5. According to the long established principle, the evidence of an interested or partisan witness whose relationship with the accused is inimical cannot be discarded on that ground alone, but should be scrutinized ith care and caution before acceptance. If the court will feel that before acceptance of such evidence there should be corroboration from independent sources, it should not hesitate to insist upon the same. In this case the appellant (P.W. 1) has no doubt stated about the assault and the snatching of the gold necklace from his neck. But on account of the strained relationship between the parties, corroboration of his evidence from independent sources was necessary. Unfortunately, there was no such corroboration.
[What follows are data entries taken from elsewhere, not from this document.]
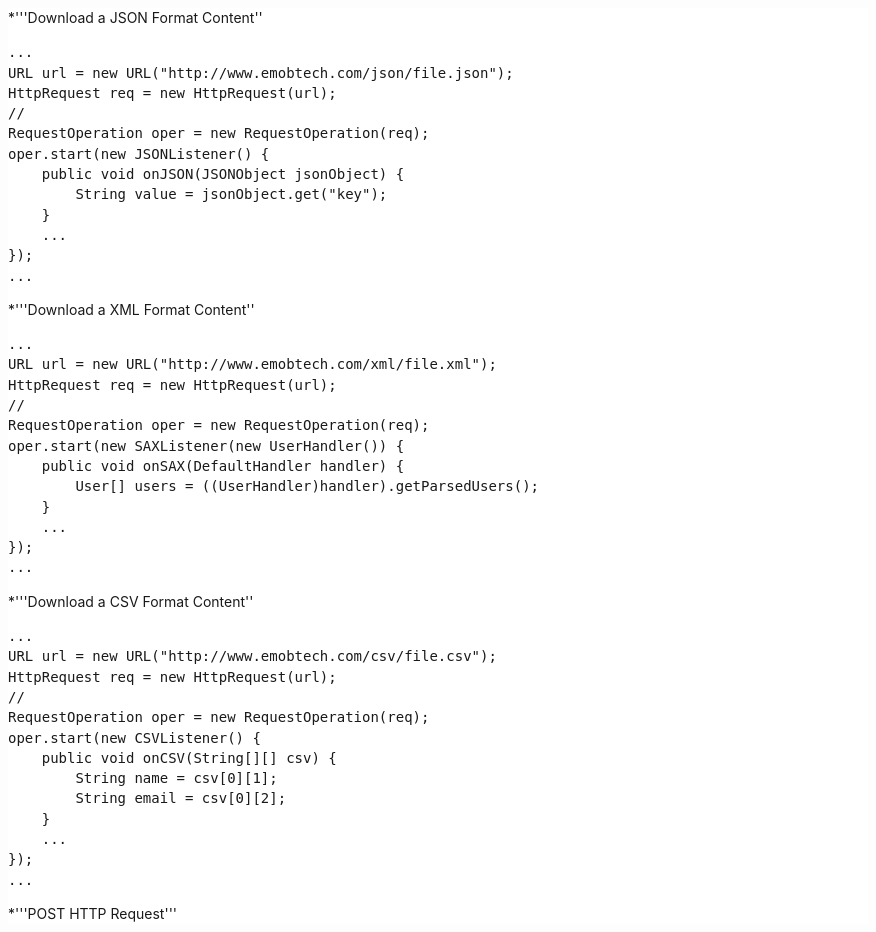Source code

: *'''Download a JSON Format Content''

<pre name="java">
...
URL url = new URL("http://www.emobtech.com/json/file.json");
HttpRequest req = new HttpRequest(url);
//
RequestOperation oper = new RequestOperation(req);
oper.start(new JSONListener() {
	public void onJSON(JSONObject jsonObject) {
		String value = jsonObject.get("key");
	}
	...
});
...
</pre>

*'''Download a XML Format Content''

<pre name="java">
...
URL url = new URL("http://www.emobtech.com/xml/file.xml");
HttpRequest req = new HttpRequest(url);
//
RequestOperation oper = new RequestOperation(req);
oper.start(new SAXListener(new UserHandler()) {
	public void onSAX(DefaultHandler handler) {
		User[] users = ((UserHandler)handler).getParsedUsers();
	}
	...
});
...
</pre>

*'''Download a CSV Format Content''

<pre name="java">
...
URL url = new URL("http://www.emobtech.com/csv/file.csv");
HttpRequest req = new HttpRequest(url);
//
RequestOperation oper = new RequestOperation(req);
oper.start(new CSVListener() {
	public void onCSV(String[][] csv) {
		String name = csv[0][1];
		String email = csv[0][2];
	}
	...
});
...
</pre>

*'''POST HTTP Request'''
The neighbours and the people of the locality did not come forward to support the appellant's case. Some independent persons cited as prosecution witnesses in the complaint petition were also withheld. P.W. 3 did not belong to the locality and remained elsewhere. According to his evidence, he was the private tutor of the children of a neighbouring house and accidentally happened to be present when the alleged occurrence took place. When he visited another house shortly after, he did not reveal the incident to the house owner. This type of evidence hardly arouses confidence in a case of conviction on criminal charges. While the appellant stated that the gold necklace was snatched from his neck and was taken away by respondent Banwarilal, P.W. 3 did not say specifically that the gold necklace was taken away. The injuries were very minor in nature. It was surprising that the appellant being a wrestler did not resist and meekly submitted to the assault. He did not report the incident at the nearby police station, because there is no evidence of it. All these evidence, circumstances and probabilities induce me not to dislodge the findings recorded by the learned Sessions Judge which appear to be reasonable and plausible. Therefore, I do not consider that it is a fit case for interference with the order of acquittal.

6. In the result, the appeal is dismissed.